* [Given request A]: In the Oakland excerpt, how many BART stations does East Oakland have?

* [Selected excerpt]:
____
Oakland: Brooklyn by the Bay

By MATT HABERMAY 2, 2014

http://www.nytimes.com/2014/05/04/fashion/oakland-california-brooklyn-by-the-bay.html?_r=0

 

Other than having two BART stations (not nearly enough for its population density), there is nothing about East Oakland attractive to hipsters. It just goes to show you how desperate kids are for housing in the Bay Area. They're moving into known gang and cartel territories that the understaffed Oakland Police have had a lot of trouble controlling (they've been shot at and killed in East Oakland). It's not a nice area, and probably the last place that's safe for hipsters in the Bay Area, who many times are the targets of crime (always looking at phones and no situational awareness).

 

Then again, West Oakland long suffered from similar problems and it's gentrifying at warp speed (first stop on BART from SF, Google busses, etc.). Still, hipsters have not been welcomed with open arms...
____
* [Recorded data]:
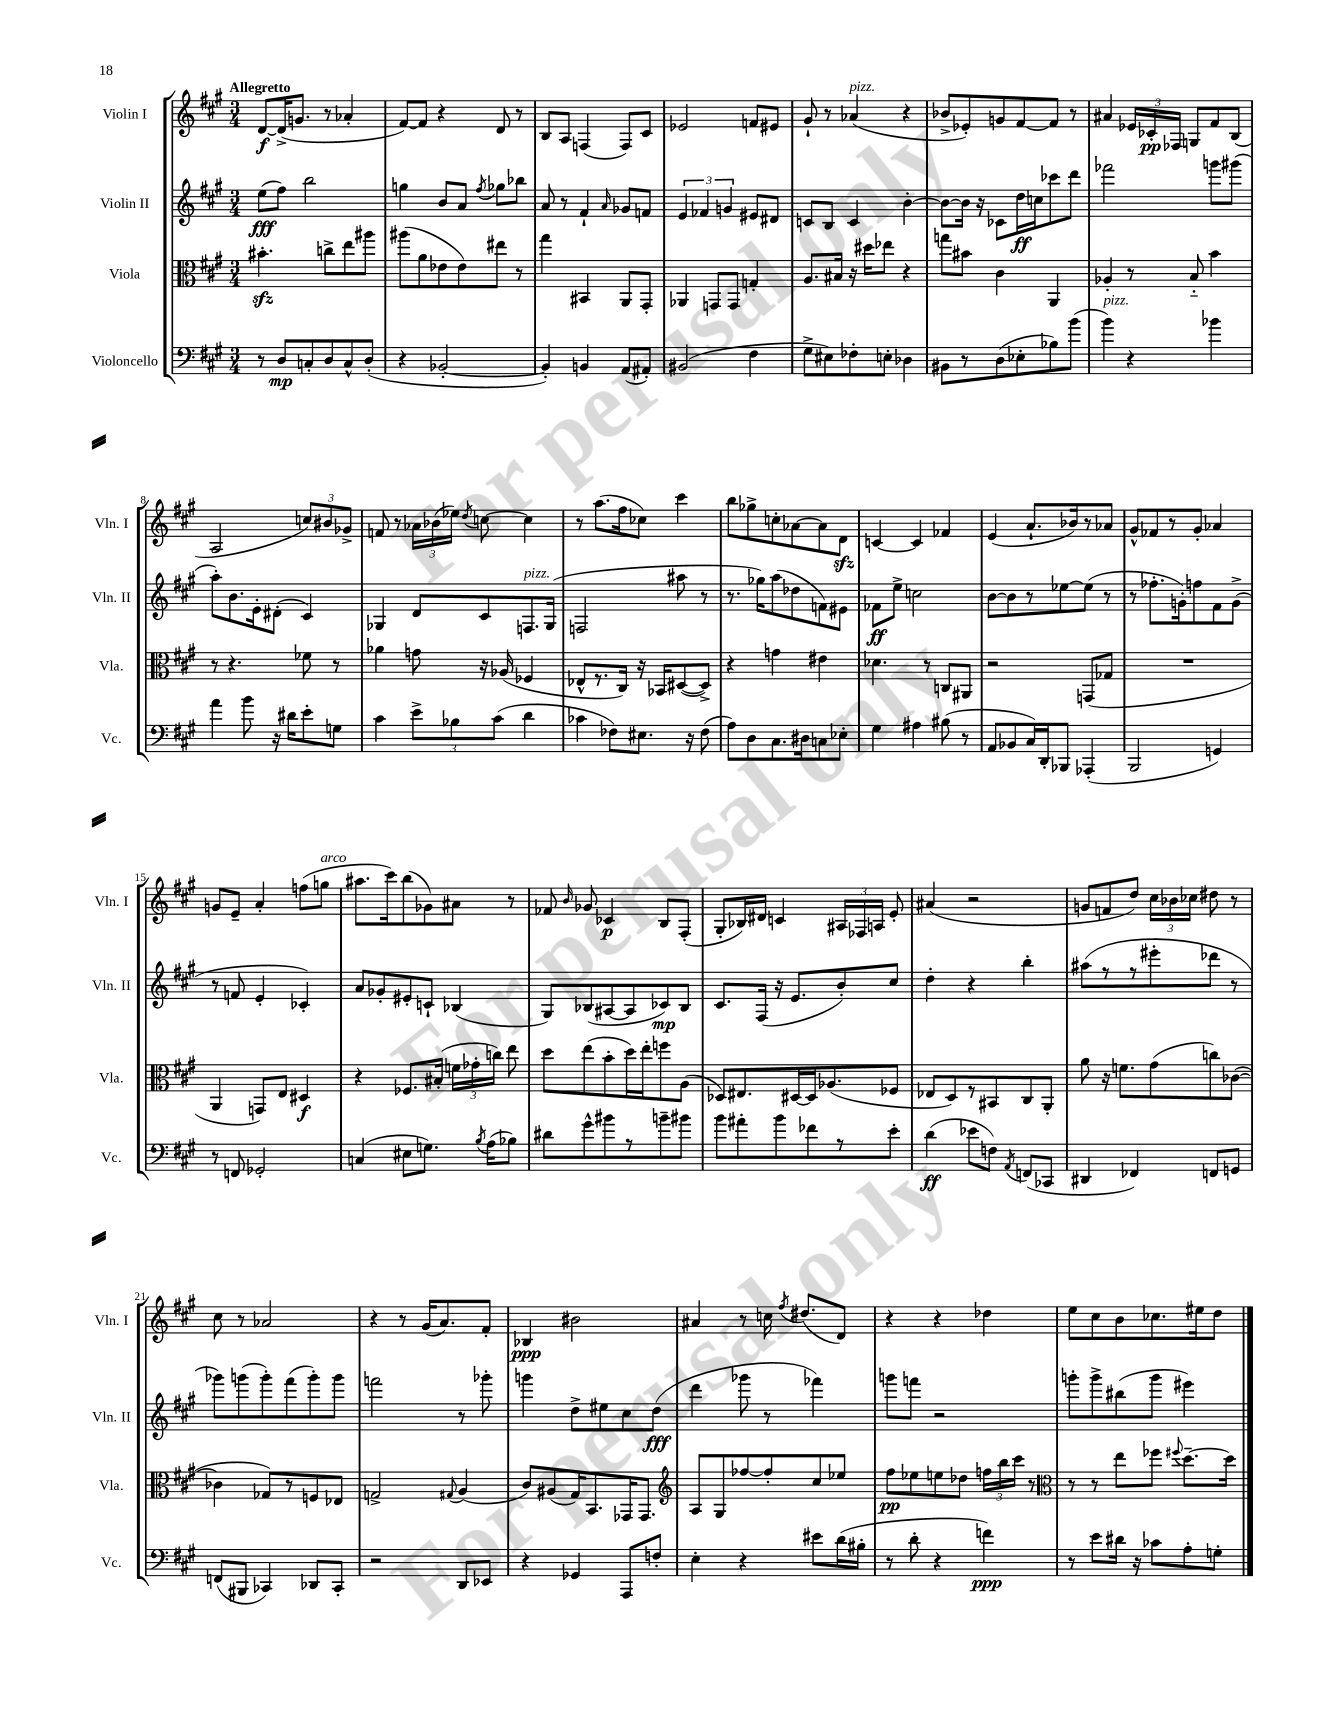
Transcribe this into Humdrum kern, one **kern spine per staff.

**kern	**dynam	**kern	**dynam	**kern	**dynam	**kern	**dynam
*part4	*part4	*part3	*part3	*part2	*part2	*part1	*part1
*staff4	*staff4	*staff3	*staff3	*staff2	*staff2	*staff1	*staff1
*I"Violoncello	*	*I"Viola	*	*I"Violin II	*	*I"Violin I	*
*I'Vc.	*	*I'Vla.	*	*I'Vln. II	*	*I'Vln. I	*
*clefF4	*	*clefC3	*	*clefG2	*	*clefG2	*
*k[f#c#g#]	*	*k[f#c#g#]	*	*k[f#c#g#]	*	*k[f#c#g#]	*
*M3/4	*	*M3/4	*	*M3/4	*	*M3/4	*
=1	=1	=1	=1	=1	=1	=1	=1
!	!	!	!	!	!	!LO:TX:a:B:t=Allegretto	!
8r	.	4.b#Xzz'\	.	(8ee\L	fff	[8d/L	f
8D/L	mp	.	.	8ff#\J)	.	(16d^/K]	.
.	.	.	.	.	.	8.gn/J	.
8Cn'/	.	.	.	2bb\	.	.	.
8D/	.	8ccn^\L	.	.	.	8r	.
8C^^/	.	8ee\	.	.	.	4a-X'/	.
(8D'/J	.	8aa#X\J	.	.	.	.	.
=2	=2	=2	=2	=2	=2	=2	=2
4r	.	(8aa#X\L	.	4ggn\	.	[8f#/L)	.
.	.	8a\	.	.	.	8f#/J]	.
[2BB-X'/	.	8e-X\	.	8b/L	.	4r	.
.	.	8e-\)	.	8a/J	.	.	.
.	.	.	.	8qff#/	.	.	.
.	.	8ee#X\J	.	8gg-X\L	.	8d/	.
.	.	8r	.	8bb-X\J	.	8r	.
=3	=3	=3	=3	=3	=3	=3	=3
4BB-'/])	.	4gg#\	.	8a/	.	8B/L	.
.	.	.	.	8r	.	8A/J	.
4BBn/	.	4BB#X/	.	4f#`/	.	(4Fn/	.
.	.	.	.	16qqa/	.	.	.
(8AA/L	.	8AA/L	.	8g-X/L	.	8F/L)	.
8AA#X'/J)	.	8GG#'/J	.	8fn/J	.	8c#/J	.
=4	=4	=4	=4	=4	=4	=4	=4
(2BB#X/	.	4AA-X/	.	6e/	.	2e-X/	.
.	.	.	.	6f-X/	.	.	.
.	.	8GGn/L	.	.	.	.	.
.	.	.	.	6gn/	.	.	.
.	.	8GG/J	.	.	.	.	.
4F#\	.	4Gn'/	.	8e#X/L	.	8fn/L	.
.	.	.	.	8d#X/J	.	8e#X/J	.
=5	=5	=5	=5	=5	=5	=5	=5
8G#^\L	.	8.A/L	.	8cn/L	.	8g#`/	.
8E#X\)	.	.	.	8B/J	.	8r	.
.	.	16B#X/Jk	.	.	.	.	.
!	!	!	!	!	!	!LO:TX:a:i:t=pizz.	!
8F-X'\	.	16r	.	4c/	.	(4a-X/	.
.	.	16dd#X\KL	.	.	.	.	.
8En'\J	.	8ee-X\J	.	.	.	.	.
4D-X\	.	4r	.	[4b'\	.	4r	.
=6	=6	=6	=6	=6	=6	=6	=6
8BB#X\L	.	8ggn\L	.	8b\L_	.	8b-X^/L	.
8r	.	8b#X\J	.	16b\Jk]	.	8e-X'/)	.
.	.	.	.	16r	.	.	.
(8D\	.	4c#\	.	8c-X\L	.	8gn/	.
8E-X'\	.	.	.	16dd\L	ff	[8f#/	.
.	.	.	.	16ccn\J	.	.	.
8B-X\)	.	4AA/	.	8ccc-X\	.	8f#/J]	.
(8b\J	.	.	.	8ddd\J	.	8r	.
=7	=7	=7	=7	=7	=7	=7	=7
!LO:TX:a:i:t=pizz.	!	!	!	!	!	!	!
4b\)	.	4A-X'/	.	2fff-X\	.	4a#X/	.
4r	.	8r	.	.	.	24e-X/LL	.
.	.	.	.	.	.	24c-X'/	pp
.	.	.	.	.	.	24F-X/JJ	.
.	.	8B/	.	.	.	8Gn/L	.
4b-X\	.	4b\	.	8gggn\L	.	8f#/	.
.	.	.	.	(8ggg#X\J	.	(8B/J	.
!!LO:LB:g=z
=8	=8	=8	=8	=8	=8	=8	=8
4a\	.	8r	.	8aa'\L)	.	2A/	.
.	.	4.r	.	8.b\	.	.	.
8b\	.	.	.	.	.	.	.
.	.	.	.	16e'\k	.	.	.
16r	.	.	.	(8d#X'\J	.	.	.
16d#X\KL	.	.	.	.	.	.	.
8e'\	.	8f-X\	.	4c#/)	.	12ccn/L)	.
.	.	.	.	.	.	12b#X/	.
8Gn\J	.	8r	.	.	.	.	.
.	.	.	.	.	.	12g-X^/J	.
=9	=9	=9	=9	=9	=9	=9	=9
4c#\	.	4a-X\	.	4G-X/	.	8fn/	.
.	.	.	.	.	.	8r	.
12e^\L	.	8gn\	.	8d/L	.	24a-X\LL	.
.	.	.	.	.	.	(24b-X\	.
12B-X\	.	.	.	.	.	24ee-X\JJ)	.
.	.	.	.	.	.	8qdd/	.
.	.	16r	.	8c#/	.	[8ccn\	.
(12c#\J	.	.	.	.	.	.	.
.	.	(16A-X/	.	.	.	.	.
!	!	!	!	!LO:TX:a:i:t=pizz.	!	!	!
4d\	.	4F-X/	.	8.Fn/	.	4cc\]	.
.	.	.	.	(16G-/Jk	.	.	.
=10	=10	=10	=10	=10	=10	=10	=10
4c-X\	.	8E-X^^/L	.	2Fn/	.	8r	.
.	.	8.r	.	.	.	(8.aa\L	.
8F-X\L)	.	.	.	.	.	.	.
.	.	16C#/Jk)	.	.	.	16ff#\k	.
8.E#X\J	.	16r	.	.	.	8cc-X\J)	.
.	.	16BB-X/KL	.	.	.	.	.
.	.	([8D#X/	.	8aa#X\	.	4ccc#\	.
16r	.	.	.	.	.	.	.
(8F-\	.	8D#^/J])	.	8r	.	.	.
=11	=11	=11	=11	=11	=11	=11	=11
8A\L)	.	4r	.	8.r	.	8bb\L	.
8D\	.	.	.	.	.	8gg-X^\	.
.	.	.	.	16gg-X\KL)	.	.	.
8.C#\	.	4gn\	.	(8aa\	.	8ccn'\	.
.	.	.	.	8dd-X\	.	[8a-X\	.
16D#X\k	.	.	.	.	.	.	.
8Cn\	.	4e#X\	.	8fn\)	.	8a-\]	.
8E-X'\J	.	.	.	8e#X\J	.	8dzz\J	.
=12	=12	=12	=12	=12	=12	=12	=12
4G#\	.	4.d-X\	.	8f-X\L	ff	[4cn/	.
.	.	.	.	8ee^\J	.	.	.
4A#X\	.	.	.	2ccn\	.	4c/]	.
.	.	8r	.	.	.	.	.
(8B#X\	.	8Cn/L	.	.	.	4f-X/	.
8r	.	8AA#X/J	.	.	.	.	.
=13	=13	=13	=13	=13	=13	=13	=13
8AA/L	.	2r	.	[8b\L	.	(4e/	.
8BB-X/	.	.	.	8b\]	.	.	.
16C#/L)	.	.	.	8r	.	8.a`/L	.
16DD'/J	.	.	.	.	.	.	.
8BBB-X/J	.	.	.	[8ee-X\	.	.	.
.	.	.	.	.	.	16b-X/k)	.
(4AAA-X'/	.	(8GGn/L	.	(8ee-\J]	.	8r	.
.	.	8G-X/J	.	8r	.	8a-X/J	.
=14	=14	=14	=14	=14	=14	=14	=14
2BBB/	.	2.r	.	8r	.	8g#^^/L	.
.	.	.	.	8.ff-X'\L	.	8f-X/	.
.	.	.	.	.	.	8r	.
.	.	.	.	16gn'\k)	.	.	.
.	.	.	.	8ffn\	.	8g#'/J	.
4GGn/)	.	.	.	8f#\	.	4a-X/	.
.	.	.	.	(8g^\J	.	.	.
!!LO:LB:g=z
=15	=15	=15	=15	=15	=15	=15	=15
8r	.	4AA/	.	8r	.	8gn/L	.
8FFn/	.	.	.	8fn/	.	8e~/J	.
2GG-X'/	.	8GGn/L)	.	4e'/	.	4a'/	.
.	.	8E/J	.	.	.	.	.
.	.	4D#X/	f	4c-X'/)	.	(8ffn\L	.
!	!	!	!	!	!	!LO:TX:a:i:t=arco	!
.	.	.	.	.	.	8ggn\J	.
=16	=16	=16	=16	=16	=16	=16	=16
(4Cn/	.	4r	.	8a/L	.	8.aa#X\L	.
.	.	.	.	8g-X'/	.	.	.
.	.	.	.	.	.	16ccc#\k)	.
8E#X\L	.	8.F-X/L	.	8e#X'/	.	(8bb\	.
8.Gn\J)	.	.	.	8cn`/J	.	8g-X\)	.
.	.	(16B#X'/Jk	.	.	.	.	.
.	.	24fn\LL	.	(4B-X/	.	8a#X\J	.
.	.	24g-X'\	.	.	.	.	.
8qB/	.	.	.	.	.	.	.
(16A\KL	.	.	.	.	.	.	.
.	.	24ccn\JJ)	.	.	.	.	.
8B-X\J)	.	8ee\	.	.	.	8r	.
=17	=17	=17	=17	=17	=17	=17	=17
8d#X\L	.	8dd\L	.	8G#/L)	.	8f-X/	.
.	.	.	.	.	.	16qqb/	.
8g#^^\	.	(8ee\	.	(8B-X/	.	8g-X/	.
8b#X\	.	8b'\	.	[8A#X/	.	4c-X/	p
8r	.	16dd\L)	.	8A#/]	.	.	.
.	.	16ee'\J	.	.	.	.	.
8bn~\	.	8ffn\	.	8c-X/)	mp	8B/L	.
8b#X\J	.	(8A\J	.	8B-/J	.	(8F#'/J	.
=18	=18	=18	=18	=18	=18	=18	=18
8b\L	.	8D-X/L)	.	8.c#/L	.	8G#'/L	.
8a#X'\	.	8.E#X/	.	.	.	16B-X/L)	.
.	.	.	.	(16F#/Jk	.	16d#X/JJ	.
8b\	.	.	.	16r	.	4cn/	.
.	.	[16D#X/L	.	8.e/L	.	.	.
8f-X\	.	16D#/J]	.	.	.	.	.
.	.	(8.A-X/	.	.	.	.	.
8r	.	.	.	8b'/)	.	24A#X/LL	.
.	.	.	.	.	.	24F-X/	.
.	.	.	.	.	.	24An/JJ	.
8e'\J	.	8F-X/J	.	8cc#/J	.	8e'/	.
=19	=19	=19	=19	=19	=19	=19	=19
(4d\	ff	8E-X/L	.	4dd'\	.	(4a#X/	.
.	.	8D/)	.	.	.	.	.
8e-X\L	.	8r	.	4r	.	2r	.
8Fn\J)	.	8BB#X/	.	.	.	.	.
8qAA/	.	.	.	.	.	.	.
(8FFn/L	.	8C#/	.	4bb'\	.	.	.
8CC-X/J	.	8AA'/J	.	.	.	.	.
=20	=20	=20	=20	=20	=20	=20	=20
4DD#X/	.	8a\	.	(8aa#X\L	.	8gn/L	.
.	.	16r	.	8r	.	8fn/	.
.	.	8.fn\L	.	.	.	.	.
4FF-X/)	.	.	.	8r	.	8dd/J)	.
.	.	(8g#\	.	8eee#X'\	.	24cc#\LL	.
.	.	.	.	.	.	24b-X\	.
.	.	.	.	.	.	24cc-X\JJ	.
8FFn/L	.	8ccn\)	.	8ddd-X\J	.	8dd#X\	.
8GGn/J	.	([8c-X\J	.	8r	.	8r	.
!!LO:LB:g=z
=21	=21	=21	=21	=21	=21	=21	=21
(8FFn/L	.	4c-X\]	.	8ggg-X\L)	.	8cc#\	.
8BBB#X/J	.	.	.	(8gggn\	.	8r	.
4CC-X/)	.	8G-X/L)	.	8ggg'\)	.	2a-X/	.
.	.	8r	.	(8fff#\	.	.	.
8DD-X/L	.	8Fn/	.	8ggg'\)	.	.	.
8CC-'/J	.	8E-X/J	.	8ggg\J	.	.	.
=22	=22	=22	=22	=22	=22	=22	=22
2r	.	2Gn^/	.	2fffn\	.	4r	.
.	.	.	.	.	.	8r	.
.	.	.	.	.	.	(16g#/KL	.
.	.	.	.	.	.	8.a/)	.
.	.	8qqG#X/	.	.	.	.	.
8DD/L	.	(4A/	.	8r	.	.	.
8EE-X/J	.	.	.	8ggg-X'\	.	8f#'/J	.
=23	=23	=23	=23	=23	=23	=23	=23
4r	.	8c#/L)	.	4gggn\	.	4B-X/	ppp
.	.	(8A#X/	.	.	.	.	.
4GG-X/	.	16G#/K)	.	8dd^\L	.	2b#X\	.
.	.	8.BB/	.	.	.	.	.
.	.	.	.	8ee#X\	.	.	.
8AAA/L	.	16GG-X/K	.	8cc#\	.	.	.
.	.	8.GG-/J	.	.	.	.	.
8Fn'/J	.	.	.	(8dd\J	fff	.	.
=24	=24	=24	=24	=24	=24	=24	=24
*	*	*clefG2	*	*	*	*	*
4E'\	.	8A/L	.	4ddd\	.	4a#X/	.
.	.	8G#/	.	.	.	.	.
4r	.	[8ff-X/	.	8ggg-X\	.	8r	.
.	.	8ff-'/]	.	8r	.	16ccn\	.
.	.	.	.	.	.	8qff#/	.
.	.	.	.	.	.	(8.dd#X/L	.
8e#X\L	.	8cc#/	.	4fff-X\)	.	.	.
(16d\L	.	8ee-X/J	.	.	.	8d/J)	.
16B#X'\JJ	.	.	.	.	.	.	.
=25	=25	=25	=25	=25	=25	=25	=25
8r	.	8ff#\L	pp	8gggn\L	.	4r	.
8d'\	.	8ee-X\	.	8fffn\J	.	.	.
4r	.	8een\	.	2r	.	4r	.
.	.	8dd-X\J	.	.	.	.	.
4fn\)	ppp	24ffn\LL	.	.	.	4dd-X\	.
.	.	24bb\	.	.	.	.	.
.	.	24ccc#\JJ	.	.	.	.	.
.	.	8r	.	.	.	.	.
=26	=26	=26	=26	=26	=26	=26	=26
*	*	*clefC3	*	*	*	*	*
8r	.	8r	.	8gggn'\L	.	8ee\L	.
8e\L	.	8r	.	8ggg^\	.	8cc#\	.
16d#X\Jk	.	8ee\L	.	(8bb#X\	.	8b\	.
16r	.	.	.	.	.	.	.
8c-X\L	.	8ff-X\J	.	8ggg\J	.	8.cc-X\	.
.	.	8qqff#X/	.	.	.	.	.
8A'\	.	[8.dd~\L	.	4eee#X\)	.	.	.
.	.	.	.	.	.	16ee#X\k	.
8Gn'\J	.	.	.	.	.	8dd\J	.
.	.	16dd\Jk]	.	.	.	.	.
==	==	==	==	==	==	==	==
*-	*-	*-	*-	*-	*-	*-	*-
____
* [Given request B]: Collect every line of the records that contains the string "kern".

* [Response A]: Two.

* [Response B]:
Transcribe this into Humdrum kern, one **kern spine per staff.
**kern	**dynam	**kern	**dynam	**kern	**dynam	**kern	**dynam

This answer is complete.